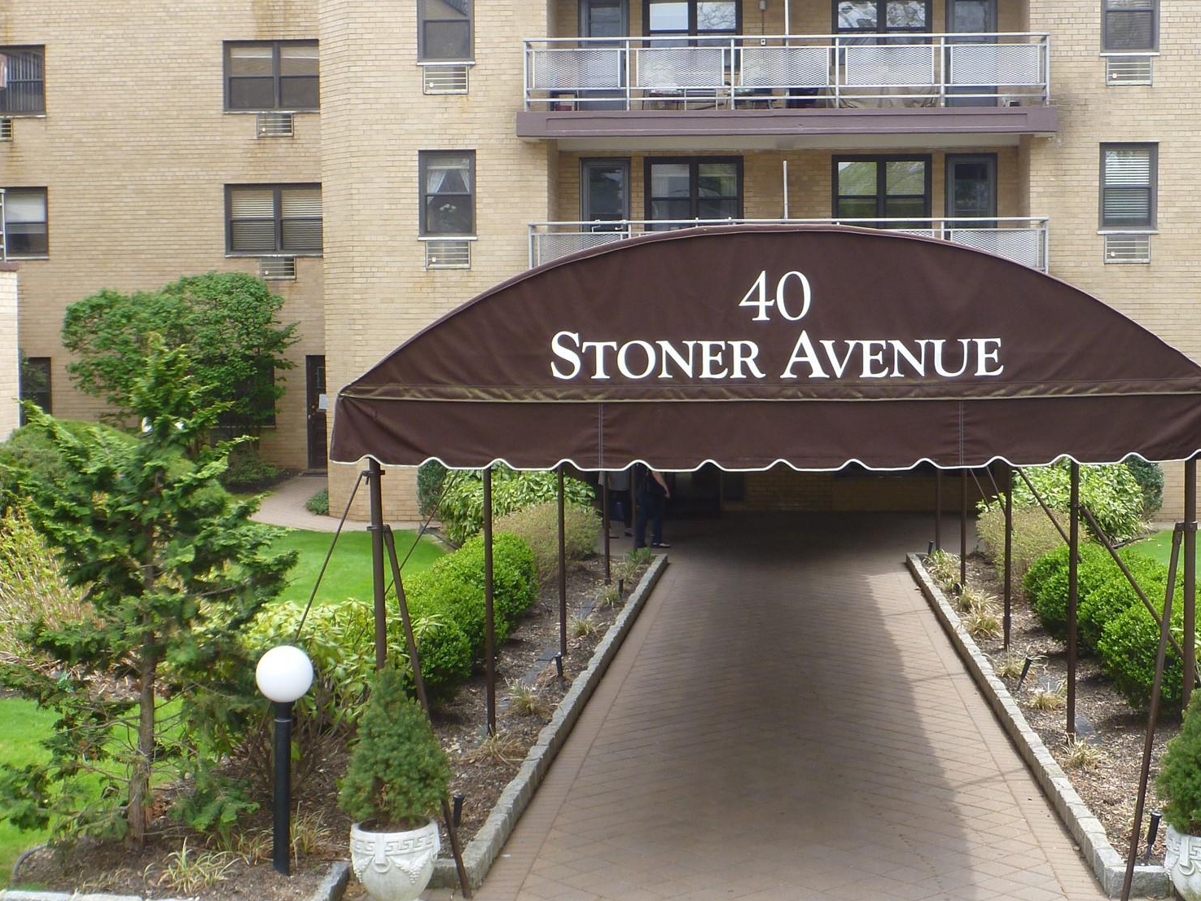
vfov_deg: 29.1
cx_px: 702
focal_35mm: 50
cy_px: 436
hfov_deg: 38.1
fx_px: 1735
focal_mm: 6.4
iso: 100
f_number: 3.9
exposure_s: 1/125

------------------------

Return the full set of lines above word for word and with no pictures.

ANSWER AREA.
vfov_deg: 29.1
cx_px: 702
focal_35mm: 50
cy_px: 436
hfov_deg: 38.1
fx_px: 1735
focal_mm: 6.4
iso: 100
f_number: 3.9
exposure_s: 1/125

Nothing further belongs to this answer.